_BACAAN YANG DIBERIKAN:_
⁂
Juga penjajahan itu sumber
peperangan, sumber penderitaan besar yang sangat menekan kehidupan seluruh umat
manusia dewasa ini. Selama ada riba, selama ada penjajahan, jangan diharap
manusia akan dapat kembali ke masa persaudaraan dan saling cinta antara
sesamanya. Harapan akan kembali ke masa serupa itu tidak akan ada, kecuali jika
kebudayaan atas dasar yang dibawa oleh Islam dan diwahyukan dalam Qur'an itu
dapat dibangun kembali.
Sosialisma Islam
Didalam Qur'an ada konsepsi
sosialisma yang belum lagi dibahas orang. Sosialisma ini tidak didasarkan
kepada perang modal dan perjuangan kelas, seperti yang terdapat sekarang dalam
sosialisma Barat, melainkan dasarnya ialah karakter dan moral yang tinggi yang
akan menjamin adanya persaudaraan kelas, adanya kerja-sama dan saling bantu atas
dasar kebaikan dan kebaktian, bukan kejahatan dan saling permusuhan. Tidak
sulit orang akan melihat landasan sosialisma atas dasar persaudaraan ini,
seperti yang sudah ditentukan oleh Qur'an mengenai zakat dan sedekah misalnya.
Orang dapat menilai, bahwa ini
bukanlah sosialisma dengan dominasi suatu kelas atas kelas yang lain, atau
kekuasaan suatu golongan atas golongan yang lain. Kebudayaan yang dilukiskan
oleh Qur'an tidak mengenal adanya dominasi atau sikap berkuasa, melainkan atas
dasar persaudaraan yang sungguhsungguh yang didorong oleh keyakinan yang kuat
akan persaudaraan itu; suatu keyakinan yang membuat orang dengan mengingat
karunia Tuhan itu mau memberi untuk si miskin, orang melarat, orany yang
membutuhkan dan segala yang diperlukannya akan makanan, tempat tinggal,
obat-obatan, pengajaran dan pendidikan. Mereka memberikan itu atas dasar
keikhlasan dan kejujuran. Dengan demikian penderitaan dapat dihilangkan,
karunia Tuhan dan kebahagiaan dapat merata kepada umat manusia.
⁂
_DATA YANG DIBERIKAN:_
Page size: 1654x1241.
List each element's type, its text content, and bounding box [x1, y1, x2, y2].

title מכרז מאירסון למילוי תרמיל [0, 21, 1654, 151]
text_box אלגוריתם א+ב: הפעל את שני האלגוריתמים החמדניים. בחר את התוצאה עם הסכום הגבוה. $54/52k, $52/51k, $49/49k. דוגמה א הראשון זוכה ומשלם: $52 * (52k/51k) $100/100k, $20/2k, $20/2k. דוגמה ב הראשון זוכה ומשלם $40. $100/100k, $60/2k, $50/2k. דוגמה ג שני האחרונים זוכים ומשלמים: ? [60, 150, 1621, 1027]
⁂
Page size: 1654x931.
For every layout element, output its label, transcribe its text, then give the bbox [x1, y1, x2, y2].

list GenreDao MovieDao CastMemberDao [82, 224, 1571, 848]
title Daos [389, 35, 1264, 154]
⁂
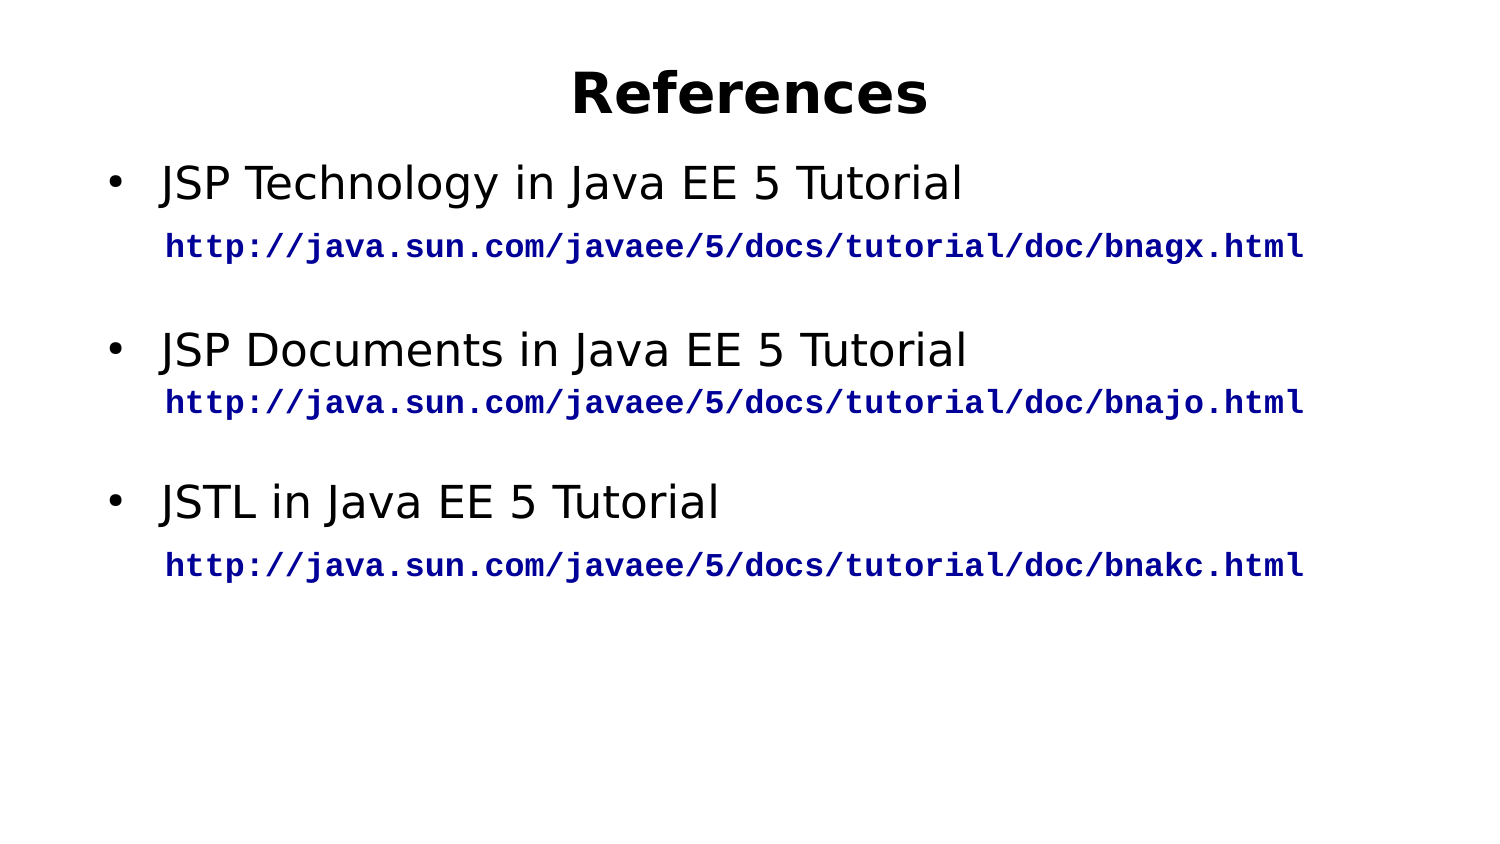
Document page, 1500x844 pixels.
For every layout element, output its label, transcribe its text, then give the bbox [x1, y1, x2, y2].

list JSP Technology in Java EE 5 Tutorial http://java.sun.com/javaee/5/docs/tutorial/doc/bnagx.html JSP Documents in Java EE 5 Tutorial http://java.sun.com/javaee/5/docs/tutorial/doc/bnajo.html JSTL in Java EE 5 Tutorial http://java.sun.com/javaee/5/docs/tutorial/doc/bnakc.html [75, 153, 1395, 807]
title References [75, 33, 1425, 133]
⁂
Jawablah pertanyaan berikut berdasarkan bacaan tentang sosialisma dalam Qur'an.
1. Apa yang disebut dalam bacaan sebagai sumber peperangan?
2. Sosialisma dalam Qur'an tidak didasarkan pada apa?
3. Kebutuhan apa saja yang diberikan kepada orang yang membutuhkan?

1. Penjajahan.
2. Perang modal dan perjuangan kelas.
3. Makanan, tempat tinggal, obat-obatan, pengajaran, dan pendidikan.